Notable Quotes & Memorable Moments
- Fr. Mike’s Emphasis on the Family’s Place in Society:
- “This is not reactive… this is not a response to any particular political climate, but to the fact that here we are living in this world, and this world is good but broken. We have political systems that are good but broken. We have families that are good but broken. And so what do we do? We need help.” (05:23)
- On Stability and Security:
- “If a person doesn’t experience a certain degree of stability, then they’re going to possibly have a wound when it comes to security for the majority of their life… but there’s a stability—even in the midst of the storms of life, these are my rocks: Mom, Dad, my siblings.” (08:55)
- On Subsidiarity:
- “The government cannot step in and tell a family how it ought to live—unless, of course, the family is in danger or incapable of providing for the good of its members.” (10:58)
- On the Uniqueness of the Person:
- “We can never forget that to be human is to be a person. Communities are made up of persons… Those persons are meant to be immortal, right? Those persons have immortal souls… Everyone around us is a someone. Everyone around us has an origin, and everyone around us has a destiny.” (17:48)
- Concluding Reflection:
- “When we treat people like this [as someone], everything changes. Not just in our families, but in our world.” (18:50)
Important Timestamps
- 00:50 – Recap of previous episode; today’s focus on “the family and society”
- 02:05 – “The family is the school of love”; importance of family for society
- 06:16 – Family as the context for learning values and freedom
- 09:41 – Explaining subsidiarity and society’s limits regarding the family
- 13:40 – The political community’s specific duties to the family
- 16:02 – Neighbors as persons, not units in a collective
- 17:30 – Human communities are made up of persons; dignity of the human person
- 18:50 – Fr. Mike’s closing encouragement and prayer
Summary & Key Takeaways
- The family is the foundational community for social life, responsible for imparting love, values, and stability.

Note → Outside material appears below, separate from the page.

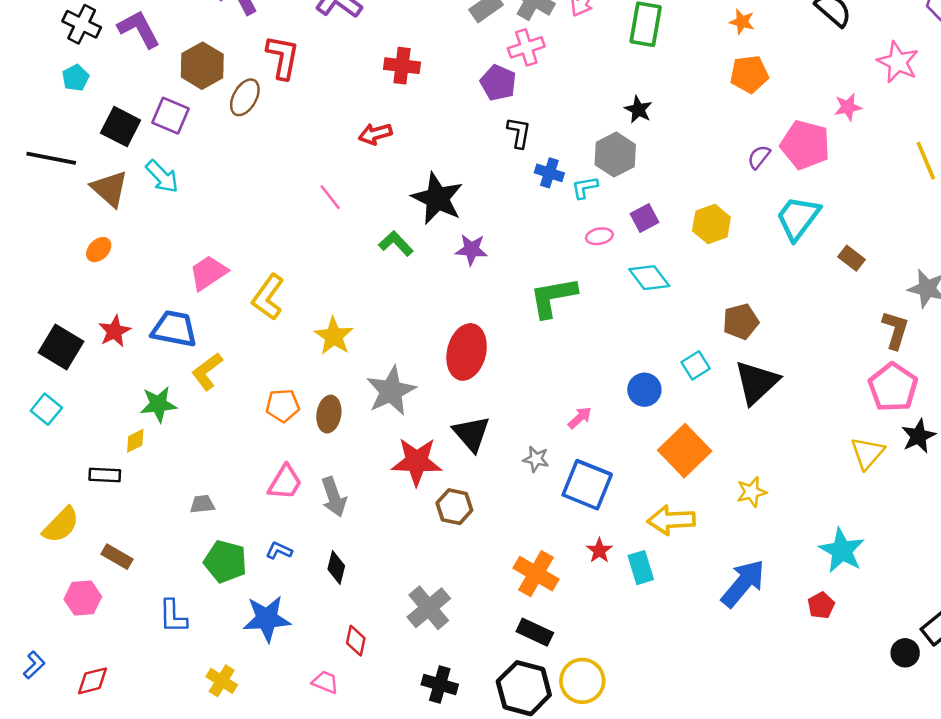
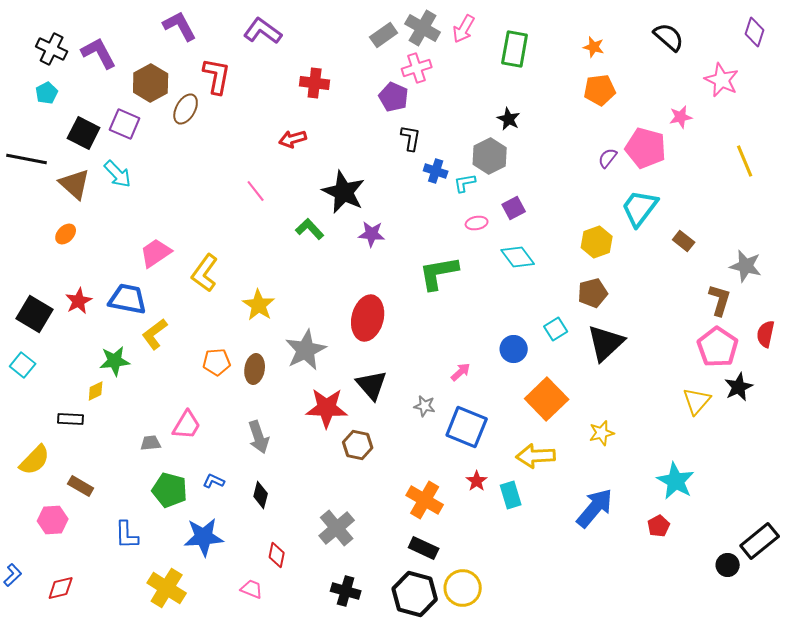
yellow hexagon: (711, 224) -> (597, 242), moved
pink trapezoid: (285, 482) -> (187, 425), moved
yellow cross: (222, 681) -> (167, 588), size x1.5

- Society must support families, respecting their autonomy except where families cannot fulfill their responsibilities.
- Political communities are charged with protecting family rights and freedoms—this is not merely permissive, but a duty.
- Relationships, both within the family and beyond, must always respect the dignity and uniqueness of every person.
- By seeing each individual as a “someone” created and destined by God, our approach to family and society is transformed.
Next episode: Duties of family members — children, followed later by parents. Fr. Mike invites listeners to pray for one another, emphasizing our mutual belonging and responsibility.